PASSAGE SHOWN:
This years lecture features Chancellor Andre G. Bouchard, who elaborated on his In Re Trulia, Inc. Stockholder Litig. decision and provided insight into the future of disclosure settlement cases.

On January 22, 2016, Chancellor Bouchard issued an opinion [1] rejecting the proposed settlement in the litigation arising out of Zillow’s acquisition of Trulia. Four Trulia stockholders filed complaints shortly after the proposed merger was announced, alleging that Trulia’s directors had breached their fiduciary duties in approving the proposed transaction at an unfair exchange ratio. Less than four months later, the parties entered into a settlement agreement that Trulia agreed to provide supplemental disclosures in exchange for plaintiffs dropping their motion to preliminarily enjoin the merger and agree to provide a release of claims on behalf of a proposed class of Trulia’s stockholders. The terms of the proposed settlement contained what Chancellor Bouchard called an “extremely broad release” of claims, including “unknown claims” and “claims arising under federal, state, foreign, statutory, regulatory, common law or other law or rule.” [2] The settlement agreement also included a proposed $375,000 fee for plaintiffs’ counsel. Chancellor Bouchard declined to approve [3] the proposed settlement because “none of the supplemental disclosures were material or even helpful to Trulia’s stockholders, and thus the proposed settlement does not afford them any meaningful consideration to warrant providing a release of claims to the defendants.”

DATA EXTRACTS:
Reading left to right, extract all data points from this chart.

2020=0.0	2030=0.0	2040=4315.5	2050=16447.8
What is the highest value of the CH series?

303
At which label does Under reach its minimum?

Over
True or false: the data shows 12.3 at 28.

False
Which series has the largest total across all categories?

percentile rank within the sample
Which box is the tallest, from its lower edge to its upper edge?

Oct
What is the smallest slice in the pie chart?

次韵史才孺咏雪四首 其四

* * *

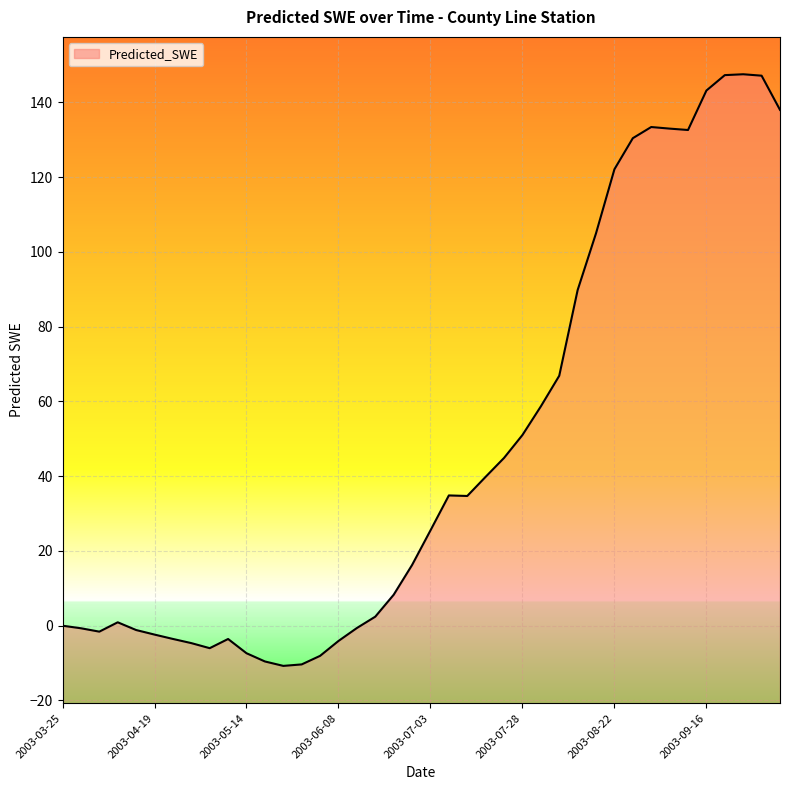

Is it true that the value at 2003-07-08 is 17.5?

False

--

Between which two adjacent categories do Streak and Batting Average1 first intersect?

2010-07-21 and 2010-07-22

JOB A:
Update the Trulia settlement passage starting at "This years lecture" and ending at "disclosure settlement cases.", replacing "lecture" with "talk".
JOB B:
Please extend the Trulia settlement passage, picking up right after its final sentence.
The items are separate from the Trulia settlement passage.

TASK ANSWER A:
This years talk features Chancellor Andre G. Bouchard, who elaborated on his In Re Trulia, Inc. Stockholder Litig. decision and provided insight into the future of disclosure settlement cases.

TASK ANSWER B:
In his lecture, Chancellor Bouchard noted that disclosure settlements rarely yield genuine benefits for stockholders and such litigation serves only to generate fees for certain lawyers. He also expressed his concerns over the risk of stockholders losing potentially valuable claims and the difficulties of the Court evaluating disclosure settlements in a non-adversarial process. [4]

Based on these considerations, Chancellor Bouchard offered his perspective on the optimal means to assess disclosure claims outside the context of a proposed settlement. One is in the context of a preliminary injunction motion where plaintiffs would have the burden to demonstrate that the alleged omission or misrepresentation is material. A second way is when plaintiffs’ counsel asks the Court to award attorneys’ fees after defendants voluntarily supplement their proxy materials by making one or more of the disclosures sought by plaintiffs, thereby mooting some or all of their claims.

Chancellor Bouchard further noted that broad releases will not be approved going forward and supplemental disclosures that are not “plainly material” will be rejected. “To the extent that litigants continue to pursue disclosure settlements, they can expect that the Court will be increasingly vigilant in scrutinizing the “give” and the “get” of such settlements to ensure that they are genuinely fair and reasonable to the absent class members.”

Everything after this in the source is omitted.